Copy out the data below word for word, from the line containing "Is there any" through the end of the data. Leave the pictures out of your answer.

--- START ---

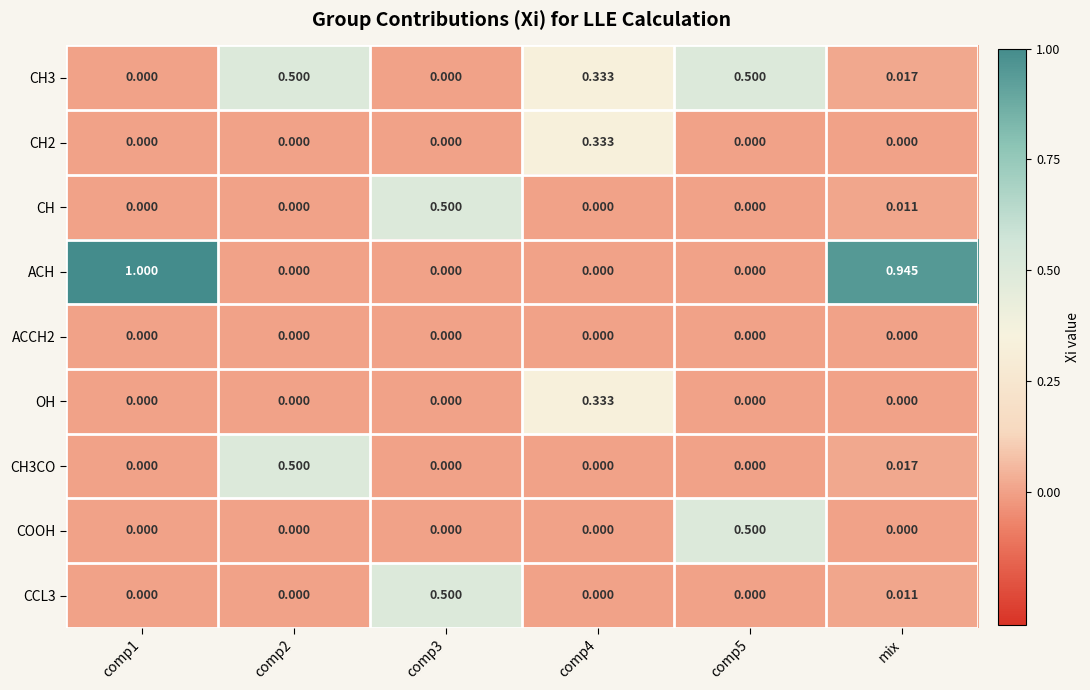

Which series has the largest total across all categories?

ACH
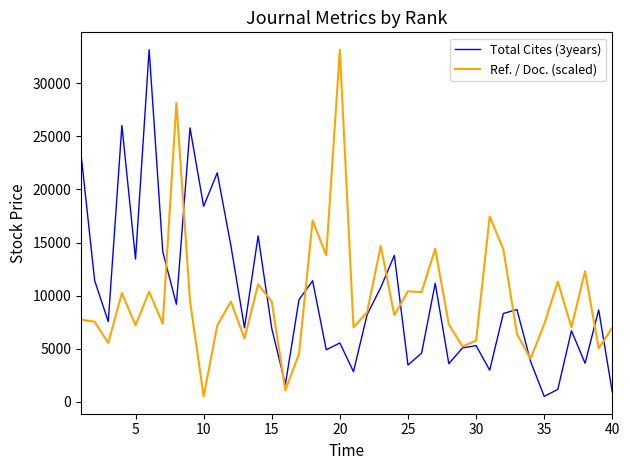

What is the maximum value for Total Cites (3years)?

33170.0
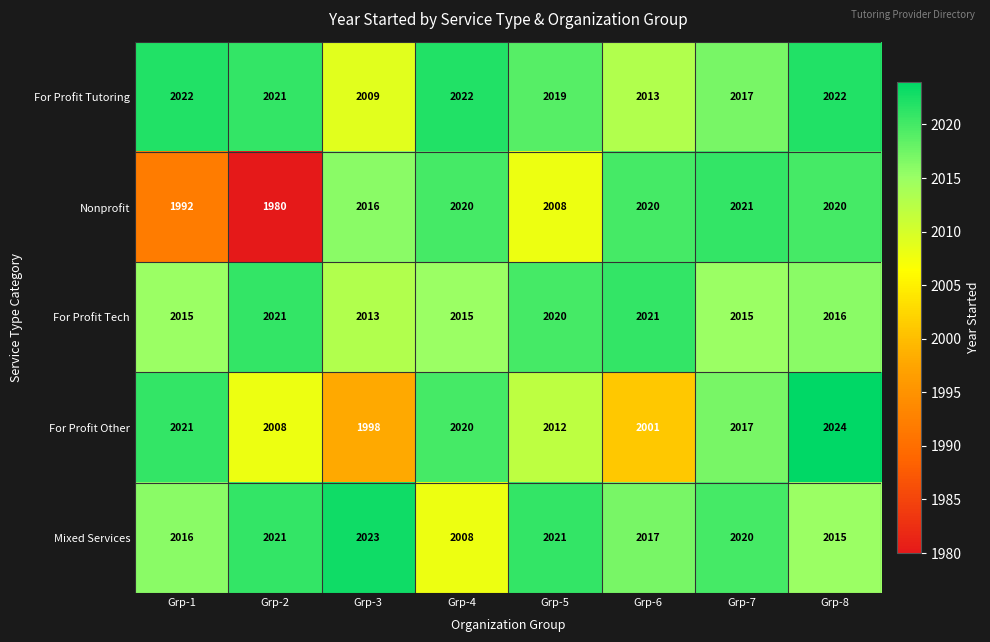

The Mixed Services series shows 2015 at Grp-8. True or false?

True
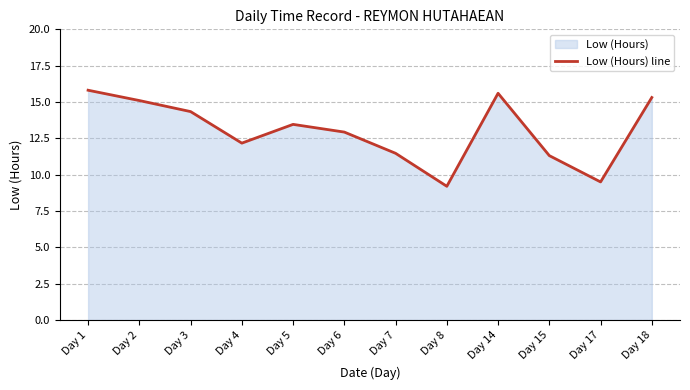

What is the ratio of the value at Day 18 to the value at Day 2?

1.0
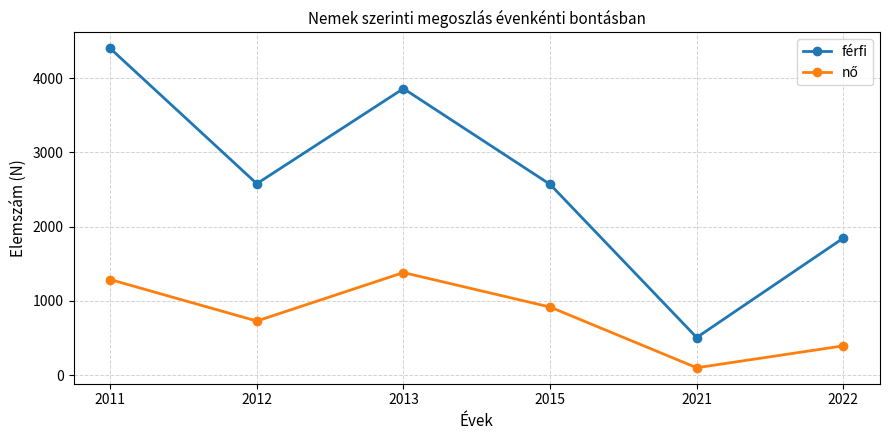

Read the férfi value at 2012, to the nearest 10.

2580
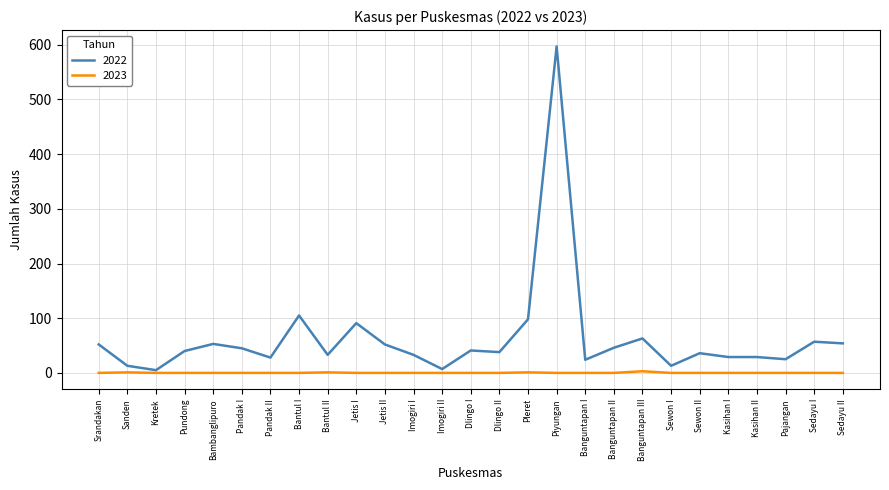

Is this an area chart (filled region under the line)?

No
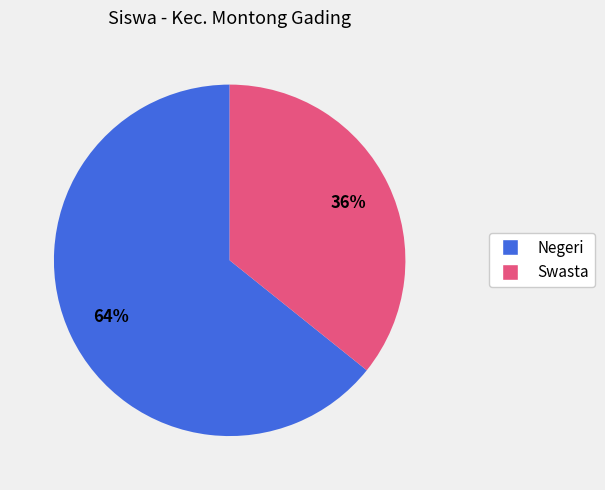

Is there any slice that represents more than half of the pie?

Yes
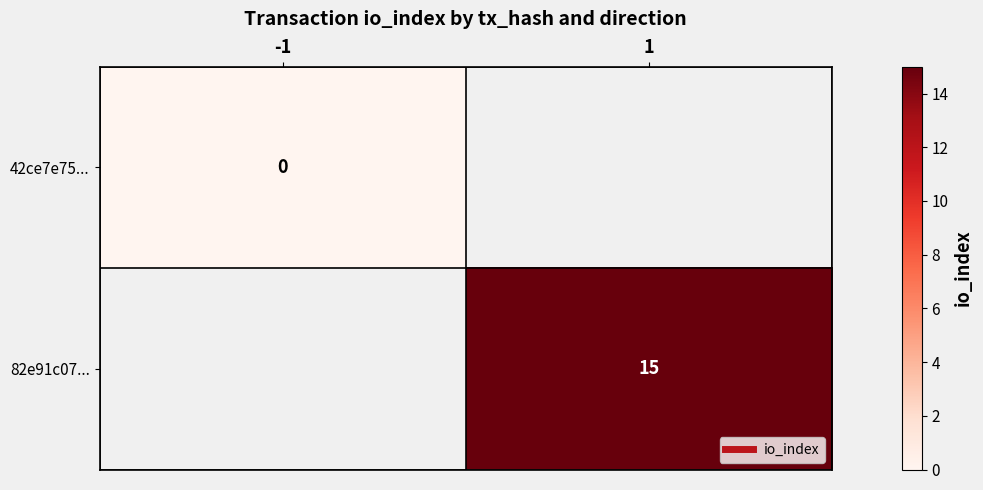

True or false: 82e91c07... has a value of 5.3 at 1.

False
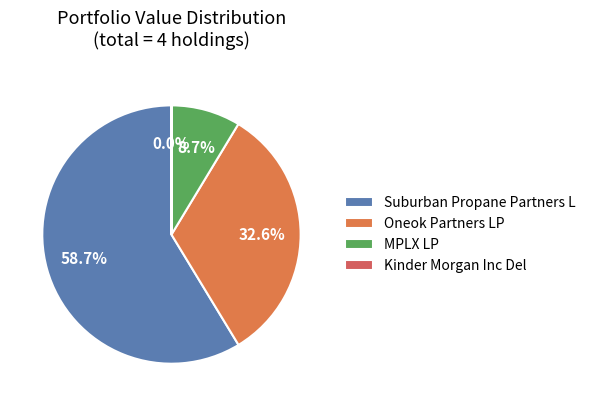

Rank the categories by value from highest to lowest.

Suburban Propane Partners L, Oneok Partners LP, MPLX LP, Kinder Morgan Inc Del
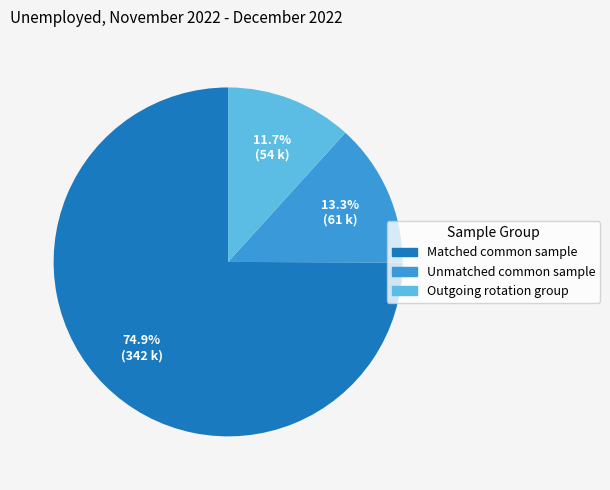

Is it true that Unmatched common sample is 1% of the pie?

False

--- END ---

• **TASK OUTPUT**
Is there any slice that represents more than half of the pie?

Yes

True or false: 82e91c07... has a value of 5.3 at 1.

False

Rank the categories by value from highest to lowest.

Suburban Propane Partners L, Oneok Partners LP, MPLX LP, Kinder Morgan Inc Del

Is it true that Unmatched common sample is 1% of the pie?

False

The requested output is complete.